Ex-secretário de Fazenda e especialista na tributação do ICMS, o diretor institucional do Comsefaz, André Horta, considera que aprimorar o ICMS traria benefícios para o País, independentemente dos rumos que o Congresso tome no próximo ano quanto à tributação indireta.
Guerra fiscal
O emaranhado de regras do atual sistema tributário provoca uma guerra fiscal entre os Estados, sobretudo por meio de alíquotas interestaduais de cobrança do ICMS. Essa guerra acaba, na prática, inviabilizando a tributação na origem e no destino com uma série de manobras dos Estados para atrair investimentos.
No cenário de hoje, São Paulo, por exemplo, tem de dar incentivo tributário para não perder determinadas empresas e indústrias, assim como os Estados menos industrializados.
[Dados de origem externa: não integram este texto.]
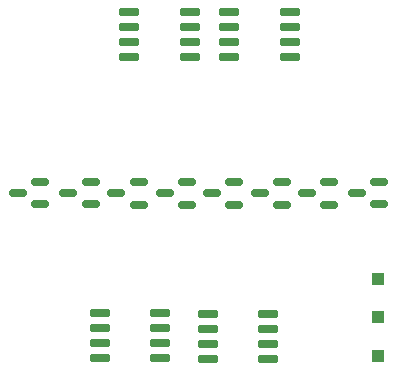
<source format=gbr>
%TF.GenerationSoftware,KiCad,Pcbnew,7.0.6-7.0.6~ubuntu22.04.1*%
%TF.CreationDate,2023-07-31T15:05:58-04:00*%
%TF.ProjectId,readout-box,72656164-6f75-4742-9d62-6f782e6b6963,rev?*%
%TF.SameCoordinates,Original*%
%TF.FileFunction,Soldermask,Bot*%
%TF.FilePolarity,Negative*%
%FSLAX46Y46*%
G04 Gerber Fmt 4.6, Leading zero omitted, Abs format (unit mm)*
G04 Created by KiCad (PCBNEW 7.0.6-7.0.6~ubuntu22.04.1) date 2023-07-31 15:05:58*
%MOMM*%
%LPD*%
G01*
G04 APERTURE LIST*
G04 Aperture macros list*
%AMRoundRect*
0 Rectangle with rounded corners*
0 $1 Rounding radius*
0 $2 $3 $4 $5 $6 $7 $8 $9 X,Y pos of 4 corners*
0 Add a 4 corners polygon primitive as box body*
4,1,4,$2,$3,$4,$5,$6,$7,$8,$9,$2,$3,0*
0 Add four circle primitives for the rounded corners*
1,1,$1+$1,$2,$3*
1,1,$1+$1,$4,$5*
1,1,$1+$1,$6,$7*
1,1,$1+$1,$8,$9*
0 Add four rect primitives between the rounded corners*
20,1,$1+$1,$2,$3,$4,$5,0*
20,1,$1+$1,$4,$5,$6,$7,0*
20,1,$1+$1,$6,$7,$8,$9,0*
20,1,$1+$1,$8,$9,$2,$3,0*%
G04 Aperture macros list end*
%ADD10R,1.000000X1.000000*%
%ADD11RoundRect,0.150000X0.725000X0.150000X-0.725000X0.150000X-0.725000X-0.150000X0.725000X-0.150000X0*%
%ADD12RoundRect,0.150000X0.587500X0.150000X-0.587500X0.150000X-0.587500X-0.150000X0.587500X-0.150000X0*%
G04 APERTURE END LIST*
D10*
%TO.C,J1*%
X75500000Y-59500000D03*
%TD*%
%TO.C,J2*%
X75500000Y-62750000D03*
%TD*%
%TO.C,J3*%
X75500000Y-66000000D03*
%TD*%
D11*
%TO.C,U2*%
X66250000Y-62440000D03*
X66250000Y-63710000D03*
X66250000Y-64980000D03*
X66250000Y-66250000D03*
X61100000Y-66250000D03*
X61100000Y-64980000D03*
X61100000Y-63710000D03*
X61100000Y-62440000D03*
%TD*%
D12*
%TO.C,U15*%
X67375000Y-51320000D03*
X67375000Y-53220000D03*
X65500000Y-52270000D03*
%TD*%
%TO.C,U19*%
X51187500Y-51300000D03*
X51187500Y-53200000D03*
X49312500Y-52250000D03*
%TD*%
D11*
%TO.C,U3*%
X57100000Y-62390000D03*
X57100000Y-63660000D03*
X57100000Y-64930000D03*
X57100000Y-66200000D03*
X51950000Y-66200000D03*
X51950000Y-64930000D03*
X51950000Y-63660000D03*
X51950000Y-62390000D03*
%TD*%
D12*
%TO.C,U16*%
X63375000Y-51320000D03*
X63375000Y-53220000D03*
X61500000Y-52270000D03*
%TD*%
%TO.C,U13*%
X75625000Y-51300000D03*
X75625000Y-53200000D03*
X73750000Y-52250000D03*
%TD*%
D11*
%TO.C,U1*%
X68075000Y-36920000D03*
X68075000Y-38190000D03*
X68075000Y-39460000D03*
X68075000Y-40730000D03*
X62925000Y-40730000D03*
X62925000Y-39460000D03*
X62925000Y-38190000D03*
X62925000Y-36920000D03*
%TD*%
D12*
%TO.C,U20*%
X46937500Y-51300000D03*
X46937500Y-53200000D03*
X45062500Y-52250000D03*
%TD*%
%TO.C,U18*%
X55250000Y-51320000D03*
X55250000Y-53220000D03*
X53375000Y-52270000D03*
%TD*%
D11*
%TO.C,U4*%
X59575000Y-36920000D03*
X59575000Y-38190000D03*
X59575000Y-39460000D03*
X59575000Y-40730000D03*
X54425000Y-40730000D03*
X54425000Y-39460000D03*
X54425000Y-38190000D03*
X54425000Y-36920000D03*
%TD*%
D12*
%TO.C,U14*%
X71375000Y-51320000D03*
X71375000Y-53220000D03*
X69500000Y-52270000D03*
%TD*%
%TO.C,U17*%
X59375000Y-51320000D03*
X59375000Y-53220000D03*
X57500000Y-52270000D03*
%TD*%
M02*

</source>
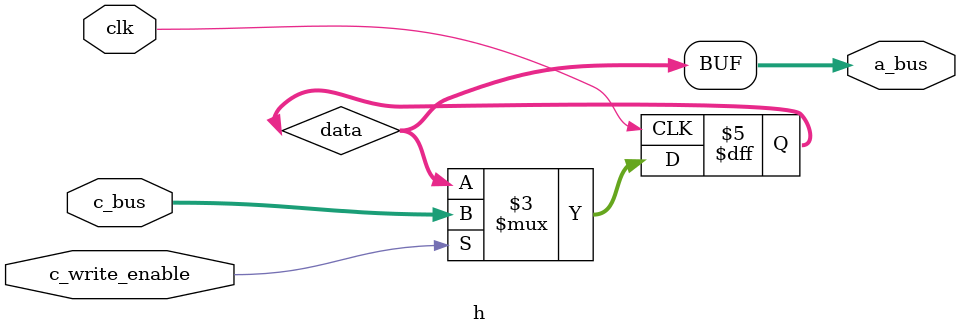
<source format=v>
module h #(parameter WORD_WIDTH = 8) (clk,c_bus,c_write_enable,a_bus);
  input clk;
  input c_write_enable;
  input [WORD_WIDTH-1 : 0] c_bus;
  output [WORD_WIDTH-1 : 0] a_bus;
  reg [WORD_WIDTH-1 : 0] data;
  
  assign a_bus = data;
  
  initial data = 0;
  
  always @ (posedge clk)
  begin
    if (c_write_enable)
      data <= c_bus;
  end
  
endmodule
</source>
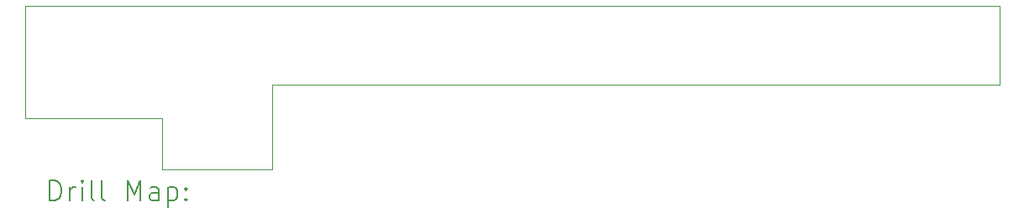
<source format=gbr>
%TF.GenerationSoftware,KiCad,Pcbnew,(6.0.8-1)-1*%
%TF.CreationDate,2023-12-09T20:57:14-06:00*%
%TF.ProjectId,RIO to STEMMA Dual,52494f20-746f-4205-9354-454d4d412044,rev?*%
%TF.SameCoordinates,Original*%
%TF.FileFunction,Drillmap*%
%TF.FilePolarity,Positive*%
%FSLAX45Y45*%
G04 Gerber Fmt 4.5, Leading zero omitted, Abs format (unit mm)*
G04 Created by KiCad (PCBNEW (6.0.8-1)-1) date 2023-12-09 20:57:14*
%MOMM*%
%LPD*%
G01*
G04 APERTURE LIST*
%ADD10C,0.100000*%
%ADD11C,0.200000*%
G04 APERTURE END LIST*
D10*
X9514840Y-6680200D02*
X8412480Y-6680200D01*
X8412480Y-6169660D02*
X7025320Y-6169660D01*
X8412480Y-6680200D02*
X8412480Y-6169660D01*
X7025320Y-6169660D02*
X7025320Y-5030200D01*
X7025320Y-5030200D02*
X16848150Y-5030200D01*
X9514840Y-5830200D02*
X9514840Y-6680200D01*
X16848150Y-5830200D02*
X9514840Y-5830200D01*
X16848150Y-5030200D02*
X16848150Y-5830200D01*
D11*
X7277939Y-6995676D02*
X7277939Y-6795676D01*
X7325558Y-6795676D01*
X7354129Y-6805200D01*
X7373177Y-6824248D01*
X7382701Y-6843295D01*
X7392225Y-6881390D01*
X7392225Y-6909962D01*
X7382701Y-6948057D01*
X7373177Y-6967105D01*
X7354129Y-6986152D01*
X7325558Y-6995676D01*
X7277939Y-6995676D01*
X7477939Y-6995676D02*
X7477939Y-6862343D01*
X7477939Y-6900438D02*
X7487463Y-6881390D01*
X7496987Y-6871867D01*
X7516034Y-6862343D01*
X7535082Y-6862343D01*
X7601748Y-6995676D02*
X7601748Y-6862343D01*
X7601748Y-6795676D02*
X7592225Y-6805200D01*
X7601748Y-6814724D01*
X7611272Y-6805200D01*
X7601748Y-6795676D01*
X7601748Y-6814724D01*
X7725558Y-6995676D02*
X7706510Y-6986152D01*
X7696987Y-6967105D01*
X7696987Y-6795676D01*
X7830320Y-6995676D02*
X7811272Y-6986152D01*
X7801748Y-6967105D01*
X7801748Y-6795676D01*
X8058891Y-6995676D02*
X8058891Y-6795676D01*
X8125558Y-6938533D01*
X8192225Y-6795676D01*
X8192225Y-6995676D01*
X8373177Y-6995676D02*
X8373177Y-6890914D01*
X8363653Y-6871867D01*
X8344606Y-6862343D01*
X8306510Y-6862343D01*
X8287463Y-6871867D01*
X8373177Y-6986152D02*
X8354129Y-6995676D01*
X8306510Y-6995676D01*
X8287463Y-6986152D01*
X8277939Y-6967105D01*
X8277939Y-6948057D01*
X8287463Y-6929009D01*
X8306510Y-6919486D01*
X8354129Y-6919486D01*
X8373177Y-6909962D01*
X8468415Y-6862343D02*
X8468415Y-7062343D01*
X8468415Y-6871867D02*
X8487463Y-6862343D01*
X8525558Y-6862343D01*
X8544606Y-6871867D01*
X8554130Y-6881390D01*
X8563653Y-6900438D01*
X8563653Y-6957581D01*
X8554130Y-6976628D01*
X8544606Y-6986152D01*
X8525558Y-6995676D01*
X8487463Y-6995676D01*
X8468415Y-6986152D01*
X8649368Y-6976628D02*
X8658891Y-6986152D01*
X8649368Y-6995676D01*
X8639844Y-6986152D01*
X8649368Y-6976628D01*
X8649368Y-6995676D01*
X8649368Y-6871867D02*
X8658891Y-6881390D01*
X8649368Y-6890914D01*
X8639844Y-6881390D01*
X8649368Y-6871867D01*
X8649368Y-6890914D01*
M02*

</source>
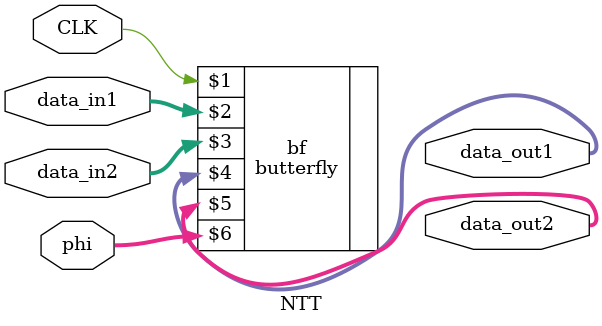
<source format=v>
`timescale 1ns / 1ps


module NTT 
#(parameter W_N = 2,
  parameter MOD = 12289,
  parameter N_NTT_MODULES = 4,
  parameter BIT_WIDTH = 64,
  parameter N_COEFF    = 1024,
  parameter ADDR_WIDTH = $clog2(N_COEFF),
  parameter PHI_FILENAME = ""
)
  (
    input   wire CLK,   
    input   wire [BIT_WIDTH-1:0]  data_in1,
    input   wire [BIT_WIDTH-1:0]  data_in2,
    
    output  wire [BIT_WIDTH-1:0]  data_out1,
    output  wire [BIT_WIDTH-1:0]  data_out2,

    input   wire [BIT_WIDTH-1:0] phi
   );   
    
    //NTT butterfly
    butterfly #(BIT_WIDTH,MOD, ADDR_WIDTH) bf (CLK, data_in1, data_in2, data_out1, data_out2, phi);   

endmodule

</source>
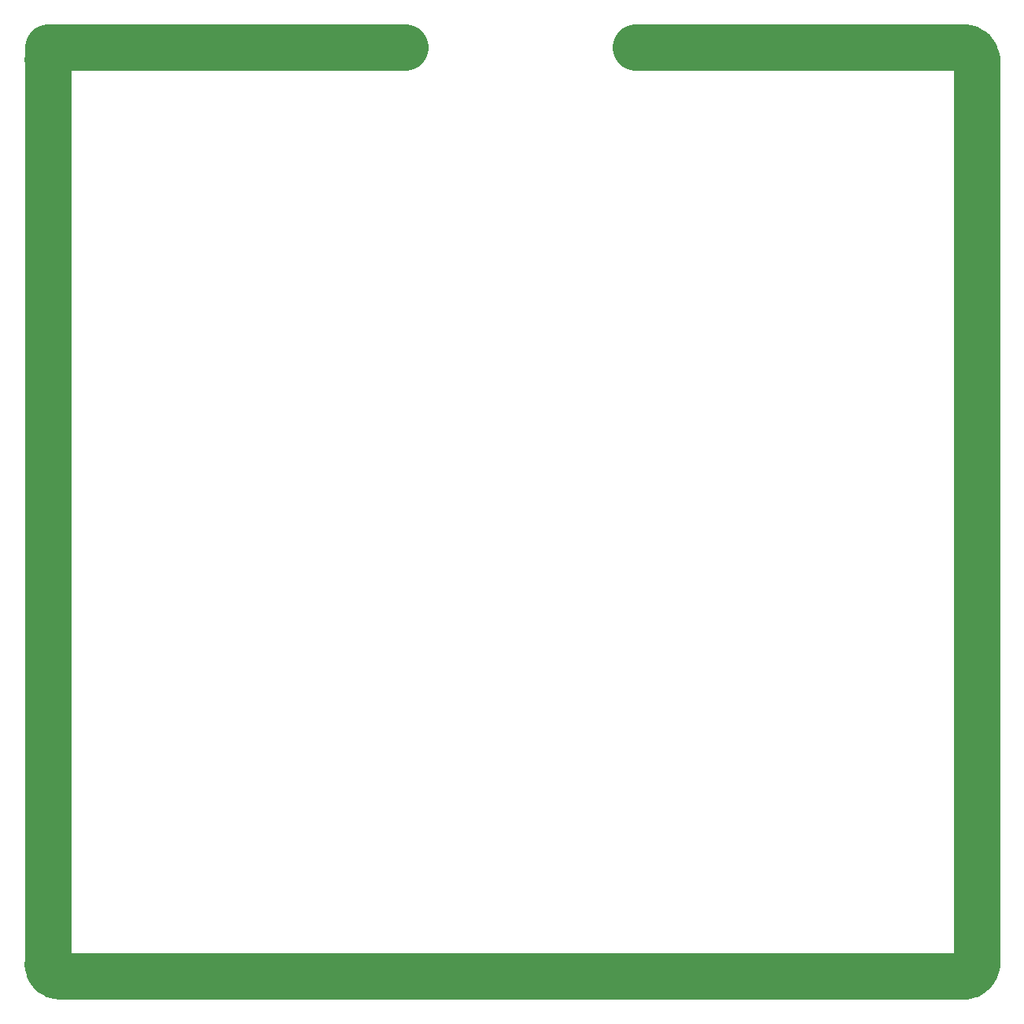
<source format=gko>
G04*
G04 #@! TF.GenerationSoftware,Altium Limited,Altium Designer,21.4.1 (30)*
G04*
G04 Layer_Color=16711935*
%FSLAX25Y25*%
%MOIN*%
G70*
G04*
G04 #@! TF.SameCoordinates,7B2BD0F0-F325-43E0-8A4B-F521747280A9*
G04*
G04*
G04 #@! TF.FilePolarity,Positive*
G04*
G01*
G75*
%ADD133C,0.19685*%
D133*
Y5000D02*
G03*
X5000Y0I5000J0D01*
G01*
Y393701D02*
G03*
X0Y388701I0J-5000D01*
G01*
X393701D02*
G03*
X388701Y393701I-5000J0D01*
G01*
Y0D02*
G03*
X393701Y5000I0J5000D01*
G01*
X0D02*
Y393701D01*
X151575D01*
X249016D02*
X388701D01*
X393701Y102362D02*
X393701Y388701D01*
Y5000D02*
Y104331D01*
X7874Y-0D02*
X388701Y0D01*
M02*

</source>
A complexidade do sistema tributário faz o custo da produção no Brasil ser muito mais alto do que em outros países, afirmam os governadores.
O secretário de Fazenda de São Paulo, Felipe Salto, explica que, para simplificar, não seria necessário criar um novo imposto. De acordo com ele, esse poderia ser um primeiro passo na direção de uma reforma mais ampla. “Melhor avançar do que ficar parado”, argumenta ele, diante dos problemas adicionais gerados com as mudanças recentes do ICMS.
Um dos entraves para a reforma, mesmo com a nova proposta de São Paulo, ainda persistiria: a criação de fundo de desenvolvimento regional com recursos para os Estados investirem em projetos. Como a reforma pressupõe o fim da guerra fiscal, os Estados mais pobres terão mais dificuldade para atrair investimentos via incentivos tributários. Esse fundo teria de ter recursos aportados pela União. Pela proposta de São Paulo, os Estados teriam acesso aos recursos do fundo apresentando projetos de investimento.